Transcribe the items word for word, starting at the very beginning and ending at the line that contains "phân giải: 1366*768", with both ends included.

◇ ◇ ◇

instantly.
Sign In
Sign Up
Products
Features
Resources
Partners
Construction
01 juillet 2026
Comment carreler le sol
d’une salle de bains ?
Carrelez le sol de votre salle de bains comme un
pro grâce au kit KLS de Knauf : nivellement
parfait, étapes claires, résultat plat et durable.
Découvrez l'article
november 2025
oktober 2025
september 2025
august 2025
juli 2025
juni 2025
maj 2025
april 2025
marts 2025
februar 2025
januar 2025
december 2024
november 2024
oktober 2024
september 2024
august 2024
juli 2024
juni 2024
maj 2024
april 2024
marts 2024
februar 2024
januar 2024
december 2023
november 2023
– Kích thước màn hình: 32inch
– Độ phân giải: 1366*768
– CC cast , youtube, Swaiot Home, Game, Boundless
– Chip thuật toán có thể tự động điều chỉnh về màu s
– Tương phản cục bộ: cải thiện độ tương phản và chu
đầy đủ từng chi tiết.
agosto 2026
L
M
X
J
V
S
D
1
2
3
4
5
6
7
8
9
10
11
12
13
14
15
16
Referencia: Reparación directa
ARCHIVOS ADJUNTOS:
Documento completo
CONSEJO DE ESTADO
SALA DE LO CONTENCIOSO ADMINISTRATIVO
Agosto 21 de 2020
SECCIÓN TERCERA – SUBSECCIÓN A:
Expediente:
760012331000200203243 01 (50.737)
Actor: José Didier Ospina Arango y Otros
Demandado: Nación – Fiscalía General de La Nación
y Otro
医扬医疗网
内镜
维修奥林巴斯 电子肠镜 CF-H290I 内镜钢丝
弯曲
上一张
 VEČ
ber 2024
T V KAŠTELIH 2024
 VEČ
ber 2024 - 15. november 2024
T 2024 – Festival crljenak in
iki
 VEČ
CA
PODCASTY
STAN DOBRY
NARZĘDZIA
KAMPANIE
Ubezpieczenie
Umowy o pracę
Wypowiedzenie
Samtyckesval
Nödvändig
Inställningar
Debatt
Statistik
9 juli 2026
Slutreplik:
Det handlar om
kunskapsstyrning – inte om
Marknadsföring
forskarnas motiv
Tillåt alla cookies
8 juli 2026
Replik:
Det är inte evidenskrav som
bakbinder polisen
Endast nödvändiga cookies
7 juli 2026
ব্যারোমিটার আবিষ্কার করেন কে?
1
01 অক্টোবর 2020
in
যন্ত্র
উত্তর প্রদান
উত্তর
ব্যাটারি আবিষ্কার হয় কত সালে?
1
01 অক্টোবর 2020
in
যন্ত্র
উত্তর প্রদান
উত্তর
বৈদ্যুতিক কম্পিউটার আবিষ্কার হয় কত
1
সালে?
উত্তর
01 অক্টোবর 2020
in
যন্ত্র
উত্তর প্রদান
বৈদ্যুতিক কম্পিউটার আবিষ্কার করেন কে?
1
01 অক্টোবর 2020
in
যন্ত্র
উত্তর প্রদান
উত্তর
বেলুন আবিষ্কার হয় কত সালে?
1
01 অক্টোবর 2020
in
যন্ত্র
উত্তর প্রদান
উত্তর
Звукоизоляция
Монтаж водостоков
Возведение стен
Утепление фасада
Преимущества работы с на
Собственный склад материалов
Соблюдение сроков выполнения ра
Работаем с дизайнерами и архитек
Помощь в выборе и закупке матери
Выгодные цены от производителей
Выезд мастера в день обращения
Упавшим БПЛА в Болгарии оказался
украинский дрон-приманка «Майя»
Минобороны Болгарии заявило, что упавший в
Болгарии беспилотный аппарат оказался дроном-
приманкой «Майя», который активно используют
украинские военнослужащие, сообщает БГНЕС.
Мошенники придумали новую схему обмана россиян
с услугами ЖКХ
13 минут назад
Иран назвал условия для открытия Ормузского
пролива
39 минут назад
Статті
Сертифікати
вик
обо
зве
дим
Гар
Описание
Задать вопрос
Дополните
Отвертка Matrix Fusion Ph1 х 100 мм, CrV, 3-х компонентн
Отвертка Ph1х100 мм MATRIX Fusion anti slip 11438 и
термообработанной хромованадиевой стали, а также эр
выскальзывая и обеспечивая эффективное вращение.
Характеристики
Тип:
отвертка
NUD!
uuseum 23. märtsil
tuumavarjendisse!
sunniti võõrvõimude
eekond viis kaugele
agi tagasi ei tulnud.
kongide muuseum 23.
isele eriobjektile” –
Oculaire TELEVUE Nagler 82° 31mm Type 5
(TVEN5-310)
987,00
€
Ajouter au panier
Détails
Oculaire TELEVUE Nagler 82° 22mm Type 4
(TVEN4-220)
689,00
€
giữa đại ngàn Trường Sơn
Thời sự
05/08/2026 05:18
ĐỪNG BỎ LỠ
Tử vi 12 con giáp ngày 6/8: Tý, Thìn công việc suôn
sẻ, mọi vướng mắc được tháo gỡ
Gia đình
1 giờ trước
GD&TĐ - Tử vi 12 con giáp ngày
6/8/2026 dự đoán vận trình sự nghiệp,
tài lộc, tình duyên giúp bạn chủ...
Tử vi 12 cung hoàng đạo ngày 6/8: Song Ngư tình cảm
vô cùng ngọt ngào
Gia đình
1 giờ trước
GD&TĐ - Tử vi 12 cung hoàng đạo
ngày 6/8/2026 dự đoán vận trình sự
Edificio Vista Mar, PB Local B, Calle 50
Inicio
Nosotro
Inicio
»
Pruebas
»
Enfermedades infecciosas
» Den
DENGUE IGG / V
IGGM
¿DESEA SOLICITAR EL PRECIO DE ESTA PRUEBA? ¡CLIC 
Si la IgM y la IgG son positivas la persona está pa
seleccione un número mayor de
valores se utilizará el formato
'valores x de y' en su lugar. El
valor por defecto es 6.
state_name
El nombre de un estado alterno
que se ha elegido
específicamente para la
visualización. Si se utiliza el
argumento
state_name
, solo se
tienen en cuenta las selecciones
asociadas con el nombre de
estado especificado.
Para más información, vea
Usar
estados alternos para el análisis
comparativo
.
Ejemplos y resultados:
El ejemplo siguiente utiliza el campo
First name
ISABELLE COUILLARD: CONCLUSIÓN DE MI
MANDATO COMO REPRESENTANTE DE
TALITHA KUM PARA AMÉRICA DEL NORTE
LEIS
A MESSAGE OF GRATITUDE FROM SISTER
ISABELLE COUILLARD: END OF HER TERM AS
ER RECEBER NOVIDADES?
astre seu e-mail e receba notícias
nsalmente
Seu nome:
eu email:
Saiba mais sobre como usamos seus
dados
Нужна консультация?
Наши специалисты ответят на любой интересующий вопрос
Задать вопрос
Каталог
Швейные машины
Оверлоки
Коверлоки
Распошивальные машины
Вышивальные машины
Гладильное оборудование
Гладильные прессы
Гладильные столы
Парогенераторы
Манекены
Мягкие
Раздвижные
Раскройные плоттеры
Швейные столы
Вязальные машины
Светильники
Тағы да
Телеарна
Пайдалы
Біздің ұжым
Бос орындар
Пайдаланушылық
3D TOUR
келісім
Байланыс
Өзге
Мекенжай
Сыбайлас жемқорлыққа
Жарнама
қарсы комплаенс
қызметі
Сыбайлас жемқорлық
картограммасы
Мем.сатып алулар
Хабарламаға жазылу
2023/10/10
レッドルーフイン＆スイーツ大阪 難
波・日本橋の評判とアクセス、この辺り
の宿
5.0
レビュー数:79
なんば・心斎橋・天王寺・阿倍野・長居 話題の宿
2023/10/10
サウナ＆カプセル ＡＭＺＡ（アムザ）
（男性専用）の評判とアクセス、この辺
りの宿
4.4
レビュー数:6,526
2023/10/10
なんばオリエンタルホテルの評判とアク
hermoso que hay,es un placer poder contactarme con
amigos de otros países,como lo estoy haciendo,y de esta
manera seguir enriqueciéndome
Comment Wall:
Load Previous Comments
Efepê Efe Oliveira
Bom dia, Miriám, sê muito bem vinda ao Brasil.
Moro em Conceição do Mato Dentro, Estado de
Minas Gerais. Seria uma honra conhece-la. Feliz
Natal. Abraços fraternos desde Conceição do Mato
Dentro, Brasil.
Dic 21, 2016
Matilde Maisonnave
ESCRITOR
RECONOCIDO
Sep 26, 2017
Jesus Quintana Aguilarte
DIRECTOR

◇ ◇ ◇

- _The completed task_:
instantly.
Sign In
Sign Up
Products
Features
Resources
Partners
Construction
01 juillet 2026
Comment carreler le sol
d’une salle de bains ?
Carrelez le sol de votre salle de bains comme un
pro grâce au kit KLS de Knauf : nivellement
parfait, étapes claires, résultat plat et durable.
Découvrez l'article
november 2025
oktober 2025
september 2025
august 2025
juli 2025
juni 2025
maj 2025
april 2025
marts 2025
februar 2025
januar 2025
december 2024
november 2024
oktober 2024
september 2024
august 2024
juli 2024
juni 2024
maj 2024
april 2024
marts 2024
februar 2024
januar 2024
december 2023
november 2023
– Kích thước màn hình: 32inch
– Độ phân giải: 1366*768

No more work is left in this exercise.